In order to fully appreciate how the O. J. Simpson murder trial illuminated the state of racial relations in the United States, it is helpful to review an event from several years earlier in the same large, ethnically diverse city of Los Angeles. On the night of March 3, 1991, a paroled robber named Rodney King was pulled over by the police following a chase. In the subsequent moments, King was badly beaten by police officers using their nightsticks, hands and feet. The entire episode was captured on video by a nearby civilian. When the video was shown on television news broadcasts across the country, it was indicative to many African Americans of the treatment they endured on a regular basis at the hands of law enforcement. Four Los Angeles police officers were tried for assault and were acquitted in a court of law on April 29, 1992. The response to this miscarriage of justice was wide-scale rioting across the city by its large African American population, with fires and looting of stores featured on the nightly news just as had been the video of the initial assault.
The Rodney King case and subsequent riots are brought up for a reason: the trial in 1995 of O. J. Simpson for the murders of his ex-wife and her friend took place in the context of the outcome of the King case.

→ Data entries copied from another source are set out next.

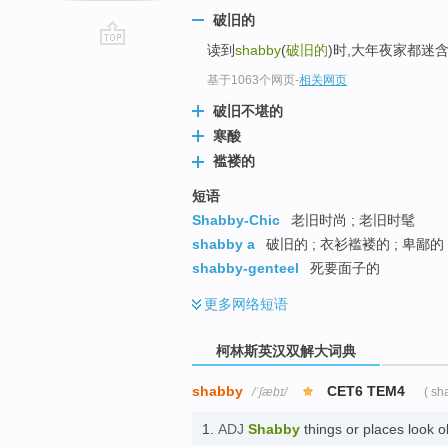
破旧的
读到
shabby
(
破旧的
)时,大年夜家都迷
go
top
基于1063个网页
-
相关网页
破旧不堪的
寒酸
褴褛的
短语
Shabby-Chic
老旧时尚 ; 老旧时髦
shabby a
破旧的 ; 衣衫褴褛的 ; 卑鄙的
shabby-genteel
死要面子的
更多
网络短语
柯林斯英汉双解大词典
shabby
CET6 TEM4
/ˈʃæbɪ/
( sh
1.
ADJ
Shabby
things or places look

In other words, perceptions common among African Americans of justice denied in a case involving primarily white police officers and black victims and the rioting that destroyed parts of Los Angeles were still very much in the minds of the city’s, and the nation’s, African American citizens.

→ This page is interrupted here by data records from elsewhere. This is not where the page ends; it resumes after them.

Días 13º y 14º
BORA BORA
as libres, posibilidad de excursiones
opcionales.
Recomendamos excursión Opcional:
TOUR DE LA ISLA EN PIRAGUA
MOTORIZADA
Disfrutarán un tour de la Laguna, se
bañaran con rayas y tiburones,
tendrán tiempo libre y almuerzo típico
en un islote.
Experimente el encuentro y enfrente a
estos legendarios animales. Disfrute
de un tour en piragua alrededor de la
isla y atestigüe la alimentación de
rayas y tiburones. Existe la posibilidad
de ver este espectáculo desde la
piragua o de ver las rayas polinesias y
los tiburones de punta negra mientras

When O. J. Simpson was arrested for the murders of Nicole Brown Simpson and Ronald Goldman, the case immediately broke down along racial lines. To many African Americans, it was yet another case of police and a white-dominated power structure persecuting one of their own, and a very prominent member of their own to boot: an African American who had excelled at sports both in Los Angeles (at the University of Southern California) and in the National Football League. In addition, Simpson had carved out a reasonably successful career acting, mainly in the Naked Gun film series. This was no obscure, small-time criminal, but a successful, wealthy African American. That he was now under arrest for murder was yet another affront to a community accustomed to persecution and mistreatment in the criminal justice system.

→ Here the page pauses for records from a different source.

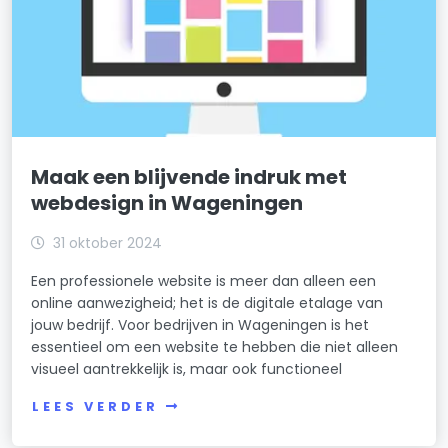
Maak een blijvende indruk met
webdesign in Wageningen
31 oktober 2024
Een professionele website is meer dan alleen een
online aanwezigheid; het is de digitale etalage van
jouw bedrijf. Voor bedrijven in Wageningen is het
essentieel om een website te hebben die niet alleen
visueel aantrekkelijk is, maar ook functioneel
LEES VERDER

Seriously aggravating the situation was the ineptitude with which the trial was held, with lawyers playing to television cameras as much as to the jury and prosecutors and a judge who seemed in over their heads. One of Simpson’s high-profile defense attorneys, Johnnie Cochran, an African American, famously boiled a wealth of physical evidence down to the matter of whether a bloody glove found at the scene of the crime belonged to the defendant. “If it doesn’t fit, you must acquit,” a rhyme evocative of a seminal figure in the histories of sports and civil rights, Muhammed Ali. In the end, the jury did vote to acquit, to the delight of many African Americans.